I don’t think it’s Murphy’s Law so much as it is the need for fresh oxygen to stir up new thoughts, creating opportunities to observe and notice new things. Up here in my office, in spite of all the windows, the view doesn’t really change all that much: The desk is a mess. The floor is lined with throw pillows and crates of books and yarn. Usually there’s a few blocks or toys scattered all over. And out the window, trees are trees.
But…not really. It’s spring and the leaves are unfurling outside. The aspens are covered in millions of pale green stars that flash and twinkle in the breeze. Sometimes the sky is classically blue, but on this day it was cloudy and dramatic, steel grey, shot through with shafts of sunlight against chartreuse new leaves. My favorite. Or one of my favorites, at least.
And there, noticing life around me, I have a few sentences to write about. They string together and start to accumulate into something substantial.

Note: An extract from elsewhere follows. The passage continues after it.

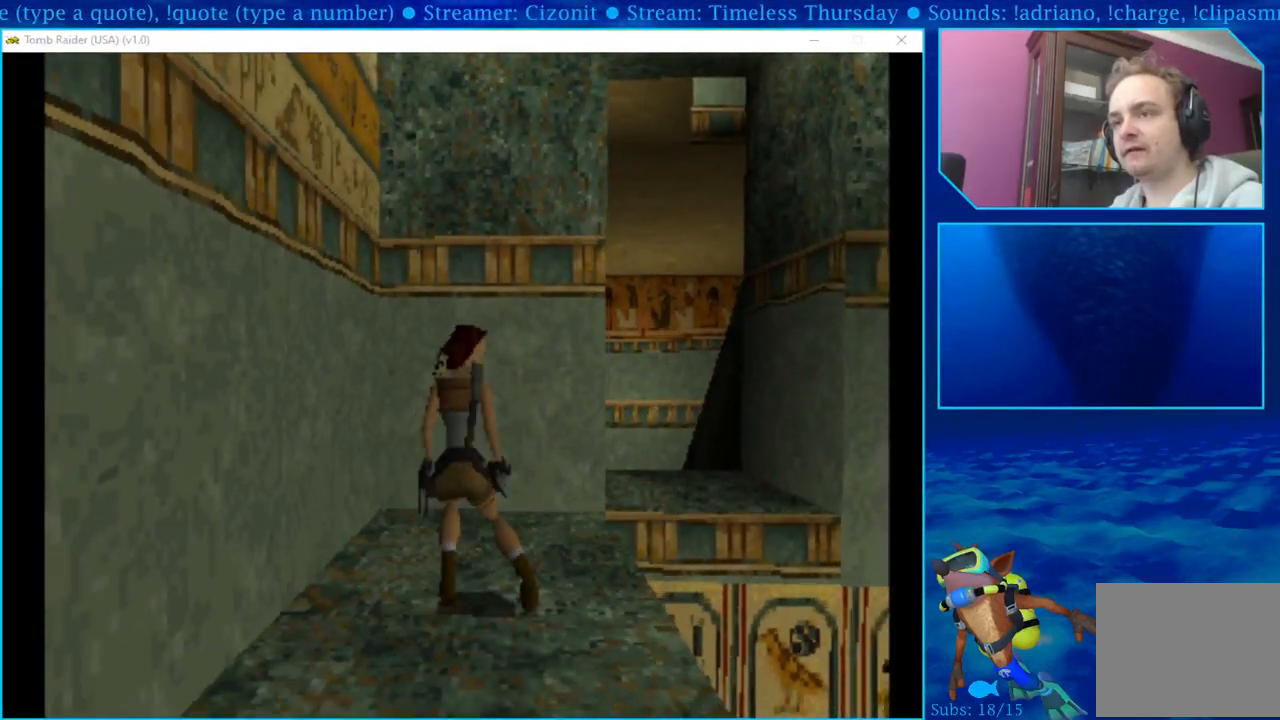
{"buttons": [], "left_stick": "center", "right_stick": "center", "events": []}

That night I drove to Bible study, and prayer came the same way as I sat and stared, driving down the highway. It came out in small phrases, thinking of what we needed for the night: Good conversation. No one feeling awkward or out of place. Everyone to be at ease, comfortable in their own skin. More concerned with encouraging each other than with impressing each other.
Sometimes they were real sentences, and sometimes they were just one-second thought prayers: Safe driving. Peace in hearts. Healing. Truth. Just sentence fragments, because God knows how to fill in the blanks better than I do.
And I wondered about the weight of those instant prayers. Do they really do anything? They feel so effortless, just thoughts directed at God.
I turned off the highway and drove up the hill, noticing the patchy clouds in a grey sky. And His answer was right there: Some clouds are darker and heavier than others, some will drop rain sooner than others, but all carry a measure of water.
They all accumulate, contributing to the provision for those who are thirsty.
And, hey Love – answering prayer has never been about your efforts, anyway.
This is abiding, the thought-life directed Godward. Unpolished, unpretentious, unrehearsed. Our incomplete thoughts at scattered intervals, strung together and brought back to Him in surrender. Some of them are intercessory, filling the cloud for someone else. Others are internal, our own thoughts and concerns and desires, and they condense as Living Water that washes through us, irrigating our hearts, and bringing wholeness.
For as the rain and the snow come down from heaven
and do not return there but water the earth,
making it bring forth and sprout,
giving seed to the sower and bread to the eater,
so shall my word be that goes out from my mouth;
it shall not return to me empty,
but it shall accomplish that which I purpose,
and shall succeed in the thing for which I sent it.– Isaiah 55:10-11, ESV
That night in our small group of women, we sat around a long table with steaming tea in paper cups and discussed the book we’re reading together. And we’re learning so much just from the reading, but we go so much farther when we hear each other’s perspectives and questions. We ignite thoughts in each other we didn’t know were there if they hadn’t had the chance to come up in conversation.
We notice more when we put our thoughts in different places. I didn’t know I thought that, until I said it out loud.
I didn’t realize that was true until I typed it out.
On the way home, rain spattered the windshield and rinsed the highway. It soaked the ground, and the leaves will be bigger tomorrow.
I thought trees were trees – that is, until the sky changed color behind them and they shook in the breeze, demanding me to take notice.